This is, of course, standard marketing fare: invent buzzwords, try to sell them to the consumer as must-have "features", and then quietly instruct your salespeople to incessantly denigrate the competition for not having them, even if they're nothing but vapour, your own implementation of a widely used technique, or parlour tricks of such narrow applicability that they're essentially useless.From Tom's Hardware wrote:At every product launch, the two market leaders in the 3D chip segment (NVIDIA and ATi) always serve up the same standard fare for the press: there's a lot of noise from the manufacturers about new technologies while they bandy about a dizzying array of technical terms that they invented themselves. "Fast food" and "very hard to swallow" are really the only terms to describe it. You're soon brought down to earth only weeks later, when the product makes its way to the test labs. The first drivers usually come laced with a portion of bugs - the classic teething problems that go hand in hand with quick product cycles. While it all seems quite savory at first, a nasty aftertaste soon sets in when it becomes clear that only a few of the many new features can actually be used in practice. In fact, the only morsel left on the plate is merely the performance gain over the previous model.
It's not just the computer people who do it; marketers in all industries do it. Why, for example, do we care whether one manufacturer's car has a "VORTEC" V6 engine instead of a "regular" V6 engine? Shouldn't we simply be comparing measured results such as horsepower and torque curves, or fuel economy?

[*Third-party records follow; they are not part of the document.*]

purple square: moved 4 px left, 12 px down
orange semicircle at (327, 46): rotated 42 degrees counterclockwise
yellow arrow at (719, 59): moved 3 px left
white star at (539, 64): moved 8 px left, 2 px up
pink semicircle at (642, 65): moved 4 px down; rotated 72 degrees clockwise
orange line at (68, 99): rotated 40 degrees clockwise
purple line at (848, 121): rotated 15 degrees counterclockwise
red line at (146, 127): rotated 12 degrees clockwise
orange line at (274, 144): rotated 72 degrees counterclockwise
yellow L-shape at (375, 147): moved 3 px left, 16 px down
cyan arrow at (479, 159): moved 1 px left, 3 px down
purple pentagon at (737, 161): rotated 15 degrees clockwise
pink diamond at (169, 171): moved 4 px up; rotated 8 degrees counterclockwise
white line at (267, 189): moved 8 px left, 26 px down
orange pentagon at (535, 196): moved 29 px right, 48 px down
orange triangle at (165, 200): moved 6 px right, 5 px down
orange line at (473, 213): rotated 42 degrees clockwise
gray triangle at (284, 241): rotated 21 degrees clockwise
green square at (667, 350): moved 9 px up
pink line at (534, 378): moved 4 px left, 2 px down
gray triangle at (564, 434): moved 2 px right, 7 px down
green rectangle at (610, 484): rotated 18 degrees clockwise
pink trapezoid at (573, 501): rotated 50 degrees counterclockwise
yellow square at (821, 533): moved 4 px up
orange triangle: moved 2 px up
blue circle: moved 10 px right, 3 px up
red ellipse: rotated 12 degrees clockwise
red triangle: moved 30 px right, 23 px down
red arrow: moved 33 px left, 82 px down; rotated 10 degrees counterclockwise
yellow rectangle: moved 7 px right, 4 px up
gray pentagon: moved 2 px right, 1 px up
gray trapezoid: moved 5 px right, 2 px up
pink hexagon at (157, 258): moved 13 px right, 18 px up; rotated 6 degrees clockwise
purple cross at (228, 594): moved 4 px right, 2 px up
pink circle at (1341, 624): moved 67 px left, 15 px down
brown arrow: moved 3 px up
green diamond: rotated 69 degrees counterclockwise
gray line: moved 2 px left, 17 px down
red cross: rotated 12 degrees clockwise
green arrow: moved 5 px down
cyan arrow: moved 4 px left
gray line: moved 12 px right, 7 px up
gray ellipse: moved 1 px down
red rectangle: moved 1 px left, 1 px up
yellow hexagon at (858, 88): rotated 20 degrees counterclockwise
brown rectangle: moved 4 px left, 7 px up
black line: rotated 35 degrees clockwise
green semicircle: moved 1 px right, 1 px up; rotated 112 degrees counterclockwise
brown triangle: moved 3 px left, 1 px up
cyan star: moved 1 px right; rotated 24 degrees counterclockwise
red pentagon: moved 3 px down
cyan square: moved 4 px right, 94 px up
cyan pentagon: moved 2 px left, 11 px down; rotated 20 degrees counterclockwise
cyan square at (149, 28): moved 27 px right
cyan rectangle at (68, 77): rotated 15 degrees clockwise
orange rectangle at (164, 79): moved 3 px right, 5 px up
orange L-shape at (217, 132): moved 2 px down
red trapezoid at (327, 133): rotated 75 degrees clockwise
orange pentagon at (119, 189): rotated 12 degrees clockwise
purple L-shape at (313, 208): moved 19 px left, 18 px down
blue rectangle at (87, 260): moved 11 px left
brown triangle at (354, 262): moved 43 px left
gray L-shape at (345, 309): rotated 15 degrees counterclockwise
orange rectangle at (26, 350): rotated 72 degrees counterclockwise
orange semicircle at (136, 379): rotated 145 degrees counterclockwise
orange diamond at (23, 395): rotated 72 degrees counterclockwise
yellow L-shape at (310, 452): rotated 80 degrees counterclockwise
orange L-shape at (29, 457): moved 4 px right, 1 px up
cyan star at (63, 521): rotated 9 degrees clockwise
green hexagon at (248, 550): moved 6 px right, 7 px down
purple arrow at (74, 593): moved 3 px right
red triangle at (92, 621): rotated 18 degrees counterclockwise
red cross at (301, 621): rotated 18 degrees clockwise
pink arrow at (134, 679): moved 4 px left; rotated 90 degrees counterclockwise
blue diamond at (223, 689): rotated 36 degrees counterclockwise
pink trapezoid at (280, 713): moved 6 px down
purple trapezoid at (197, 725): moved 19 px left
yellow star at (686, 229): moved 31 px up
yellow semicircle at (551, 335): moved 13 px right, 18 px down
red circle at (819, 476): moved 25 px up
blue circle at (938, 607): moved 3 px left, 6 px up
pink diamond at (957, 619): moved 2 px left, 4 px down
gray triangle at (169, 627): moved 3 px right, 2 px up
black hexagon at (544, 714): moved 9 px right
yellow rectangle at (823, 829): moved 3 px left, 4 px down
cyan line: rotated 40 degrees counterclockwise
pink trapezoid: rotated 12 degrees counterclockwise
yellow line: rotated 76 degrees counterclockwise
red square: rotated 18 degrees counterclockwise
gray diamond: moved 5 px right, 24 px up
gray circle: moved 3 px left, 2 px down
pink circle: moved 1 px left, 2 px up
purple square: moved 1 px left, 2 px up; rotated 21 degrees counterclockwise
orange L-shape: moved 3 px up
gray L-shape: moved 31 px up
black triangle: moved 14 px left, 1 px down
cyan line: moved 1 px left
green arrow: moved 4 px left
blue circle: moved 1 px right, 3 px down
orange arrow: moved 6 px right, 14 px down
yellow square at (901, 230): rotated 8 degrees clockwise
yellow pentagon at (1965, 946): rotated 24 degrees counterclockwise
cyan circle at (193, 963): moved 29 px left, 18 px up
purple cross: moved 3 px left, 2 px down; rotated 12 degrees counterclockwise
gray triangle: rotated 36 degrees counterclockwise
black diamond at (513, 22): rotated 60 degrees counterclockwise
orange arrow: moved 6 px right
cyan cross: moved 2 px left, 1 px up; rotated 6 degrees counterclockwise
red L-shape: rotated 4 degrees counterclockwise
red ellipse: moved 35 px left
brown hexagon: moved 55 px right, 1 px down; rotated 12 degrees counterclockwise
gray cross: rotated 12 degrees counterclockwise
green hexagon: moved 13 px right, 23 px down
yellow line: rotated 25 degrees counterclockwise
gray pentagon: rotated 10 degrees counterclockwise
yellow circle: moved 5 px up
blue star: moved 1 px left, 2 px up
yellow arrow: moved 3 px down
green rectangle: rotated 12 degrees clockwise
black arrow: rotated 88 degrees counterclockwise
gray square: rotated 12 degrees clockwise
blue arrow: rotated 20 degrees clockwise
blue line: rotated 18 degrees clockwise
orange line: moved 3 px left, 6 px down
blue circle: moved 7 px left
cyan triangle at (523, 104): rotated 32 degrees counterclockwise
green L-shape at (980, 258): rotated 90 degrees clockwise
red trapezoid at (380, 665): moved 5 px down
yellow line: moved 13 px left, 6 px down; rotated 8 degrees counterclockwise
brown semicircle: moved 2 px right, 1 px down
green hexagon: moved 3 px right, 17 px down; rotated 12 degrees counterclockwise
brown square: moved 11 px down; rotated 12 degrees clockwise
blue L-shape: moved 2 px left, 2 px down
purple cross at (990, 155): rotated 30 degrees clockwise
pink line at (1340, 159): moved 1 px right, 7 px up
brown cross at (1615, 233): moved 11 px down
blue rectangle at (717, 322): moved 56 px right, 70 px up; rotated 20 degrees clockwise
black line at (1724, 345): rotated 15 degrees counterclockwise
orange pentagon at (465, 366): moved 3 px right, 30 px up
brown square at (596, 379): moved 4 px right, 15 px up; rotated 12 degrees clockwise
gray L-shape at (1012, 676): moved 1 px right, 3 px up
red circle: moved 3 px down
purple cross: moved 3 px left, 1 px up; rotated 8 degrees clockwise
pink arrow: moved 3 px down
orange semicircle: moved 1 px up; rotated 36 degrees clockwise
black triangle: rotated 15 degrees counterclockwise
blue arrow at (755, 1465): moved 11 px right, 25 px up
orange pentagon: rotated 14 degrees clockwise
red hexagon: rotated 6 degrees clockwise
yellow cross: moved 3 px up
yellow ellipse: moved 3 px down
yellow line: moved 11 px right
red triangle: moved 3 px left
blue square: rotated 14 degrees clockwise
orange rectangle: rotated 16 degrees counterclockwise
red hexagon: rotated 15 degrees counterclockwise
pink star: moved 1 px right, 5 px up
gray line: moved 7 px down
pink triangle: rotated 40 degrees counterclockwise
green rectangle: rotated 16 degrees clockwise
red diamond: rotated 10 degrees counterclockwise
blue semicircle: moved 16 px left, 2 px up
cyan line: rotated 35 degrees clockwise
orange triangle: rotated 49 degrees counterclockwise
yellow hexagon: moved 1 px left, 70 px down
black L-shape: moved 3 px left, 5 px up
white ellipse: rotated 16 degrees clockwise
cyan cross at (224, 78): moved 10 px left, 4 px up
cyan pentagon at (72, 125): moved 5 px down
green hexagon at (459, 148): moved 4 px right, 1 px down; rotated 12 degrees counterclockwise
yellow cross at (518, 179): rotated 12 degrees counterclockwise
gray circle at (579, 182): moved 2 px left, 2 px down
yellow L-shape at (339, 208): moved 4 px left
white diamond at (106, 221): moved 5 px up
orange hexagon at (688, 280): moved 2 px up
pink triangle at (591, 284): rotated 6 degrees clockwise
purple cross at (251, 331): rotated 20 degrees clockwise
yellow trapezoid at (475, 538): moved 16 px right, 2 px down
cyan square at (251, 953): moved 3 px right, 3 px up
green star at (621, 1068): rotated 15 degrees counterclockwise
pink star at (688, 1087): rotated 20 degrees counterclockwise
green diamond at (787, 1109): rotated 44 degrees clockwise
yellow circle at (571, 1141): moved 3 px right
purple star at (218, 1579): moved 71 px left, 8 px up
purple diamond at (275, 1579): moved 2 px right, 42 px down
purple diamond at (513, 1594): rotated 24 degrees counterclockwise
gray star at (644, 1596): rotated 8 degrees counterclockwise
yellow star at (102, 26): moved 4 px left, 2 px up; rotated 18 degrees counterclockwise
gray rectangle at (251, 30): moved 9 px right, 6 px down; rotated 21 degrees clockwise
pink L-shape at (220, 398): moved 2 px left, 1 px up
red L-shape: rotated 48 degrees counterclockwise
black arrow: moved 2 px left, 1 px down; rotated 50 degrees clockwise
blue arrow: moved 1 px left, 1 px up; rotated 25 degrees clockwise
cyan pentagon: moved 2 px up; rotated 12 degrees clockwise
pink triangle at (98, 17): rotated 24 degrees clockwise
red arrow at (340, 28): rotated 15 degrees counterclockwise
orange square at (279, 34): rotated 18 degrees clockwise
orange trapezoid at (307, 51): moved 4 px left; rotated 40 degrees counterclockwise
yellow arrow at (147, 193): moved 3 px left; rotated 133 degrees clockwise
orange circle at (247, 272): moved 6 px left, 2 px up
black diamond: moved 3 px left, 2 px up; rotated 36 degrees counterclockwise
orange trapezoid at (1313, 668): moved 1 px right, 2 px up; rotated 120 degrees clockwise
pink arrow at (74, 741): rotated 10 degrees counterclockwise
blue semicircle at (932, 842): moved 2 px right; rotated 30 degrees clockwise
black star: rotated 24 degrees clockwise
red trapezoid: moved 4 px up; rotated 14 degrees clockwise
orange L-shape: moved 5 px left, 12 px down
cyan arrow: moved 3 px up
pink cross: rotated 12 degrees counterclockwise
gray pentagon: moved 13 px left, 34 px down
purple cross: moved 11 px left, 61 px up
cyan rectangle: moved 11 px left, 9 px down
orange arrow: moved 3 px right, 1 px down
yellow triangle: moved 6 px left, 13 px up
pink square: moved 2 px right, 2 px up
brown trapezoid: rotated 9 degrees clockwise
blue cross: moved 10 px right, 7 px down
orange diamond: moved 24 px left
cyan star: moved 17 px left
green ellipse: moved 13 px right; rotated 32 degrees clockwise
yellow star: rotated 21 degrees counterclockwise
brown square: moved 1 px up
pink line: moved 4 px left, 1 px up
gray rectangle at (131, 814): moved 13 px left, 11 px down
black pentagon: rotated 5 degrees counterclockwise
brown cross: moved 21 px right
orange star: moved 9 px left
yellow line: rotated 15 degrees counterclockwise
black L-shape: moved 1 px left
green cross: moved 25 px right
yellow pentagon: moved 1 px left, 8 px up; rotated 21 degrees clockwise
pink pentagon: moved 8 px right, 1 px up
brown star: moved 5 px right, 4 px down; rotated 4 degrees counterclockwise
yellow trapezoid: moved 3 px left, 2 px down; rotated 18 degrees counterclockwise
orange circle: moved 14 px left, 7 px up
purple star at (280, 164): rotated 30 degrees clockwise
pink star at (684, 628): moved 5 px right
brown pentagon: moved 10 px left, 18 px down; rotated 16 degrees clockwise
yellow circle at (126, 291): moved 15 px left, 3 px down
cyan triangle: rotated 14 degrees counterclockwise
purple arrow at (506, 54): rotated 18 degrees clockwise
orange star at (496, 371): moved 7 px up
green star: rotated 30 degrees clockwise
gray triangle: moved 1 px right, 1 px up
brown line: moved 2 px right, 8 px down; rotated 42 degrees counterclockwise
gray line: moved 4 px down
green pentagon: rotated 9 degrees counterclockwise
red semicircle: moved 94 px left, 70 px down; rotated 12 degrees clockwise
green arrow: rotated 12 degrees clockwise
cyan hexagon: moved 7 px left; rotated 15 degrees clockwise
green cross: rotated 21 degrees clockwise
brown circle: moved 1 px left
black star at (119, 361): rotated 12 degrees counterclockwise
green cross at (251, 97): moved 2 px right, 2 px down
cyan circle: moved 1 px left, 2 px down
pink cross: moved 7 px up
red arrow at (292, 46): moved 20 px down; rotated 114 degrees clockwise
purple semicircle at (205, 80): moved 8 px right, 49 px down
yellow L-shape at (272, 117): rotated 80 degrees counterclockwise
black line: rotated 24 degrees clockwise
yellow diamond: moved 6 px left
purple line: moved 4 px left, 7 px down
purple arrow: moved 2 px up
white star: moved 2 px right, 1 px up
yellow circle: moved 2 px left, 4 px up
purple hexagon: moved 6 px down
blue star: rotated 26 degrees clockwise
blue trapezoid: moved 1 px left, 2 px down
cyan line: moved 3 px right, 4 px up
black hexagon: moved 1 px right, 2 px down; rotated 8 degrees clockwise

It occurs to me that Trekkies do this a lot. Their ships are superior, we are told, because they have "ablative armour, regenerative multi-phase shielding, transphasic torpedoes", etc., and SW ships don't. Comparisons of observed firepower (against inert objects such as asteroids, to remove uncontrolled variables), travel speed, etc. are shunned at all costs, in favour of buzzword marketing.
I've asked this kind of question before, so I'll try it again: does anyone have any ideas which logic fallacy would best describe this well-worn trick?